20/03/2011

LitBash 14, or the only thing Thought Police can't take away from you


A great opportunity to celebrate books and their authors: writers who were born or died this coming week. Buy or borrow books, and read. Do not fear the Patriot Act. Books you've read are one of the only things thought police can't take away from you. As Kurt Vonnegut said:  "While on the subject of burning books, I want to congratulate librarians, not famous for their physical strength, who, all over this country, have staunchly resisted anti-democratic bullies who have tried to remove certain books from their shelves, and destroyed records rather than have to reveal to thought police the names of persons who have checked out those titles. So the America I loved still exists, if not in the White House, the Supreme Court, the Senate, the House of Representatives, or the media.
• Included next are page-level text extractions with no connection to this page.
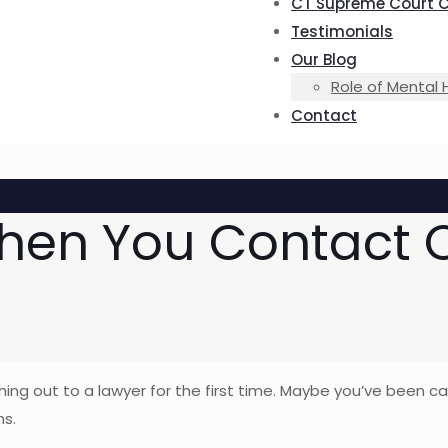
CT Supreme Court 
Testimonials
Our Blog
Role of Mental 
Contact
hen You Contact O
ching out to a lawyer for the first time. Maybe you’ve been 
ns.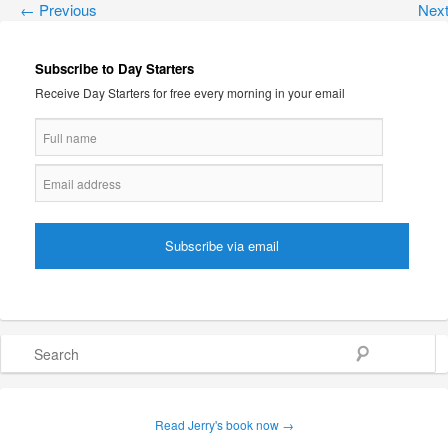
←
Previous
Nex
Subscribe to Day Starters
Receive Day Starters for free every morning in your email
Search
Read Jerry's book now →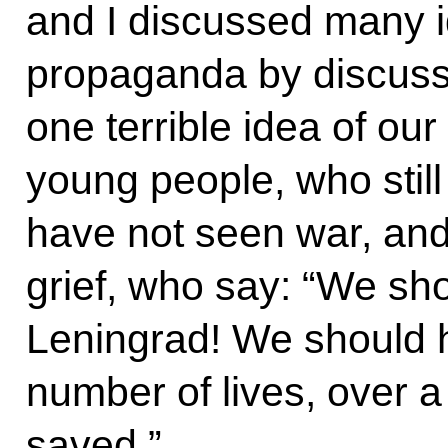
and I discussed many id
propaganda by discus
one terrible idea of our 
young people, who stil
have not seen war, and
grief, who say: “We sh
Leningrad! We should h
number of lives, over a
saved.”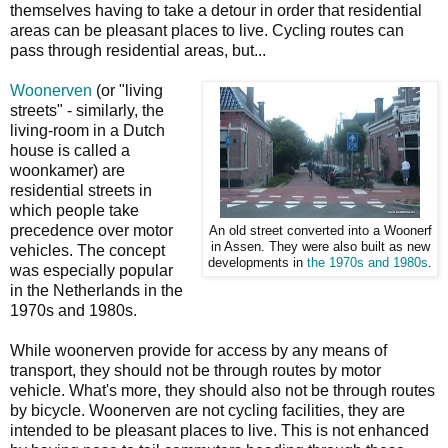
themselves having to take a detour in order that residential
areas can be pleasant places to live. Cycling routes can
pass through residential areas, but...
Woonerven
(or "living
streets" - similarly, the
living-room in a Dutch
house is called a
woonkamer) are
residential streets in
which people take
precedence over motor
An old street converted into a Woonerf
in Assen. They were also built as new
vehicles. The concept
developments in
the 1970s and 1980s
.
was especially popular
in the Netherlands in the
1970s and 1980s.
While woonerven provide for access by any means of
transport, they should not be through routes by motor
vehicle. What's more, they should also not be through routes
by bicycle. Woonerven are not cycling facilities, they are
intended to be pleasant places to live. This is not enhanced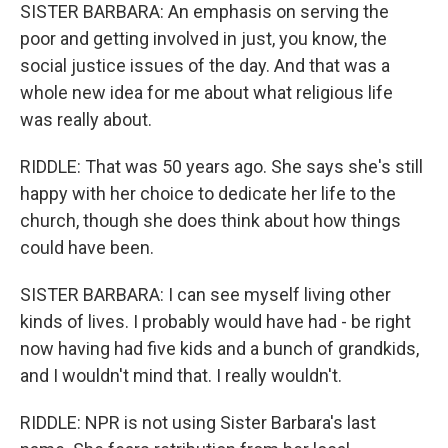
SISTER BARBARA: An emphasis on serving the
poor and getting involved in just, you know, the
social justice issues of the day. And that was a
whole new idea for me about what religious life
was really about.
RIDDLE: That was 50 years ago. She says she's still
happy with her choice to dedicate her life to the
church, though she does think about how things
could have been.
SISTER BARBARA: I can see myself living other
kinds of lives. I probably would have had - be right
now having had five kids and a bunch of grandkids,
and I wouldn't mind that. I really wouldn't.
RIDDLE: NPR is not using Sister Barbara's last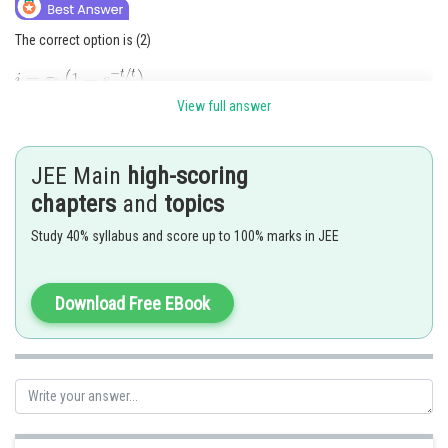
The correct option is (2)
View full answer
JEE Main
high-scoring
chapters
and
topics
Study 40% syllabus and score up to 100% marks in JEE
Posted by
Sh
admin
Download Free EBook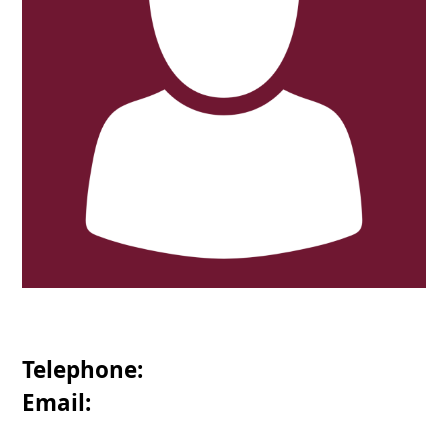
Telephone:
Email: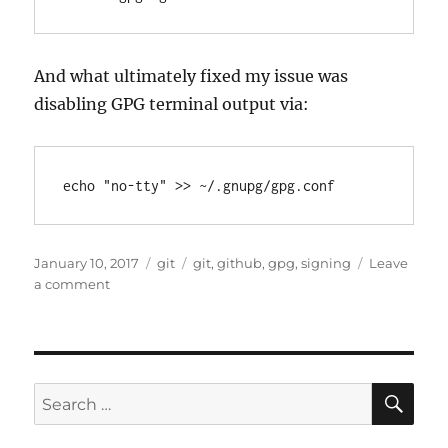
And what ultimately fixed my issue was
disabling GPG terminal output via:
Posted
Categories
Tags
January 10, 2017
git
git
,
github
,
gpg
,
signing
Leave
on
on
a comment
GitHub
Desktop
&
GPG
issues
SE
Search
“gpg
for:
failed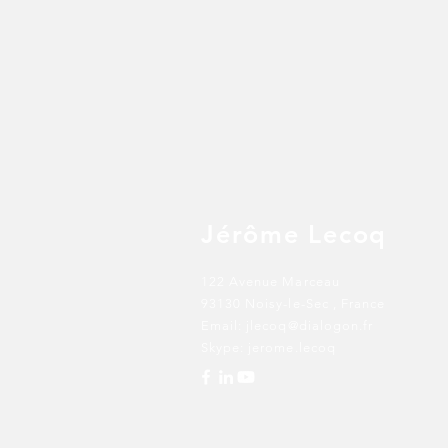
Jérôme Lecoq
122 Avenue Marceau
93130 Noisy-le-Sec
, France
Email:
jlecoq@dialogon.fr
Skype: jerome.lecoq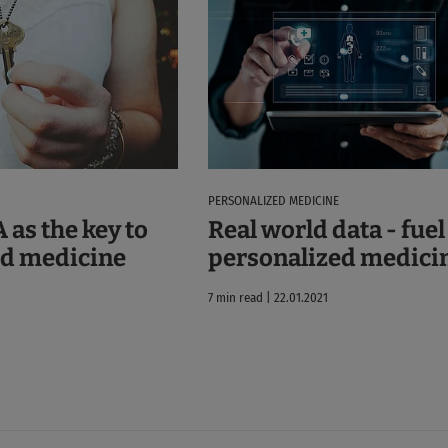
PERSONALIZED MEDICINE
 as the key to
Real world data - fuel
ed medicine
personalized medici
7 min read | 22.01.2021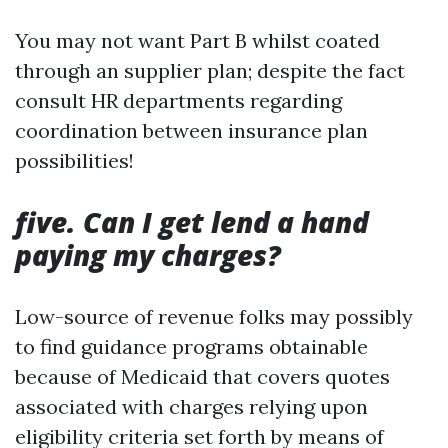
You may not want Part B whilst coated
through an supplier plan; despite the fact
consult HR departments regarding
coordination between insurance plan
possibilities!
five. Can I get lend a hand
paying my charges?
Low-source of revenue folks may possibly
to find guidance programs obtainable
because of Medicaid that covers quotes
associated with charges relying upon
eligibility criteria set forth by means of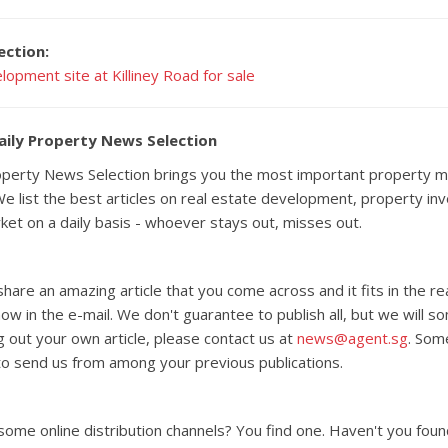
ection:
lopment site at Killiney Road for sale
aily Property News Selection
roperty News Selection brings you the most important property m
e list the best articles on real estate development, property i
rket on a daily basis - whoever stays out, misses out.
 share an amazing article that you come across and it fits in the 
know in the e-mail. We don't guarantee to publish all, but we will s
g out your own article, please contact us at
news@agent.sg
. Som
o send us from among your previous publications.
 some online distribution channels? You find one. Haven't you foun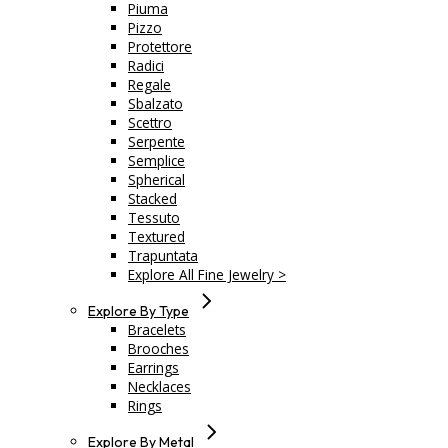
Piuma
Pizzo
Protettore
Radici
Regale
Sbalzato
Scettro
Serpente
Semplice
Spherical
Stacked
Tessuto
Textured
Trapuntata
Explore All Fine Jewelry >
Explore By Type
Bracelets
Brooches
Earrings
Necklaces
Rings
Explore By Metal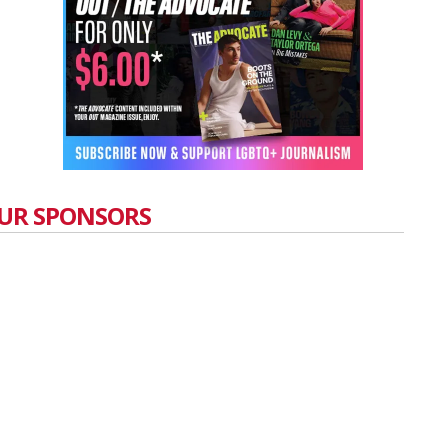
UR SPONSORS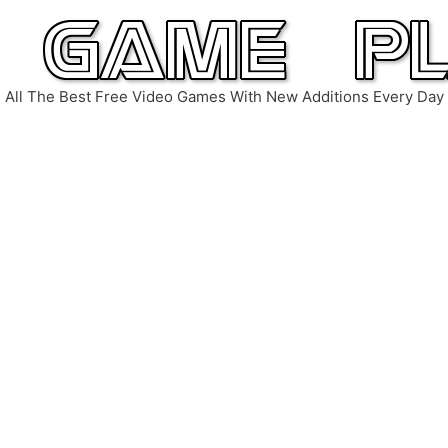
All The Best Free Video Games With New Additions Every Day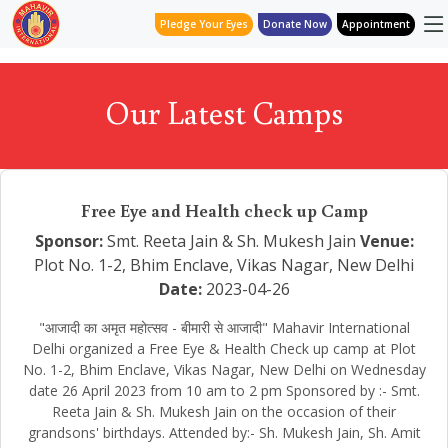
Pledge Your Eyes
Donate Now
Appointment
Our Latest Camps
Free Eye and Health check up Camp
Sponsor:
Smt. Reeta Jain & Sh. Mukesh Jain
Venue:
Plot No. 1-2, Bhim Enclave, Vikas Nagar, New Delhi
Date:
2023-04-26
"आजादी का अमृत महोत्सव - बीमारी से आजादी" Mahavir International
Delhi organized a Free Eye & Health Check up camp at Plot
No. 1-2, Bhim Enclave, Vikas Nagar, New Delhi on Wednesday
date 26 April 2023 from 10 am to 2 pm Sponsored by :- Smt.
Reeta Jain & Sh. Mukesh Jain on the occasion of their
grandsons' birthdays. Attended by:- Sh. Mukesh Jain, Sh. Amit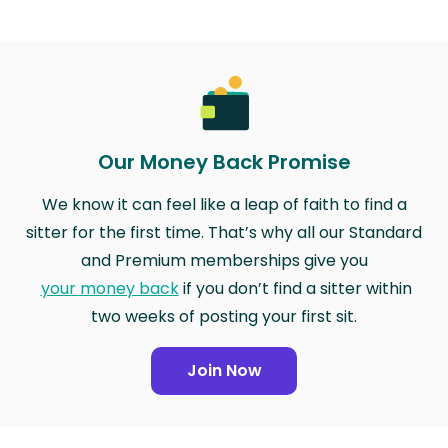
Our Money Back Promise
We know it can feel like a leap of faith to find a
sitter for the first time. That’s why all our Standard
and Premium memberships give you
your money back
if you don’t find a sitter within
two weeks of posting your first sit.
Join Now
The America I loved still exists at the front desks of our public libraries."

Born this week:

Charles Ogden, UK
"Don't mark up the Library's copy, you fool! Librarians are Unprankable. They'll track you down! They have skills!"

Gabrielle Roy, Canada
"The main engagement of the writer is towards truthfulness; therefore he must keep his mind and his judgement free."

Tenessee Williams, USA
"When so many are lonely as seem to be lonely, it would be inexcusably selfish to be lonely alone."

Patrick Süskind, Germany
"Odors have a power of persuasion stronger than that of words, appearances, emotions, or will. The persuasive power of an odor cannot be fended off, it enters into us like breath into our lungs, it fills us up, imbues us totally. There is no remedy for it."

Heinrich Mann, Germany
"A house without books is like a room without windows. No man has a right to bring up children without surrounding them with books.... Children learn to read being in the presence of books."

Shusaku Endo, Japan
"I became a Catholic against my will."

Died this week:

Johann Wolfgang von Goethe, Germany
"When young one is confident to be able to build palaces for mankind, but when the time comes one has one's hands full just to be able to remove their trash."

Stendhal, France
"Politics in a work of literature is like a gunshot at a symphony, it adds an element of thugness i simplicity, and yet we cannot ignore it. Although for many reasons we would prefer to remain silent about some of the subjects discussed herein, unfortunately we must talk about these nasty things."

Jules Verne, France
"Science, my lad, has been built upon many errors; but they are errors which it was good to fall into, for they led to the truth."

John Hersey, USA
"Journalism allows its readers to witness history; fiction gives its readers an opportunity to live it."

Max Eastman, USA
"The worst enemy of human hope is not brute facts, but men of brains who will not face them."

Raymond Chandler, USA
"Don't ever write anything you don't like yourself and if you do like it, don't take anyone's advice about changing it. They just don't know."

Stanisław Lem, Poland
“At midnight all people of our country make a switch, someone who yesterday was a gardener, today becomes an engineer, yesterday’s building contractor becomes a judge, sovereign becomes a teacher, and so on. What remains unchanged is the society as a whole.
In every society of the old type most citizens perform their occupational functions poorly, and still the society does not seize to go on. Someone who is a poor gardener will ruin the garden, and a poor sovereign will ruin the entire country because both have the time to cause damage, time they do not have in our type of society. Furthermore in the old type of society, apart from poor skills, there is additional negative, even destructive effect of individuals’ private wants. Jealousy, egoism, conceit, vanity, want of power, all have a negative effect on the life of the society. This negative influence does not exist in our society. In our world one cannot do things to enrich oneself, or to make longer egoistic plans, hoping to enrich oneself in the long run, because tomorrow one becomes someone else, without knowing today what it will be.”

Enoch Arnold Bennett, UK

"A cause may be inconvenient, but it's magnificent. It's like champagne or high heels, and one must be prepared to suffer for it."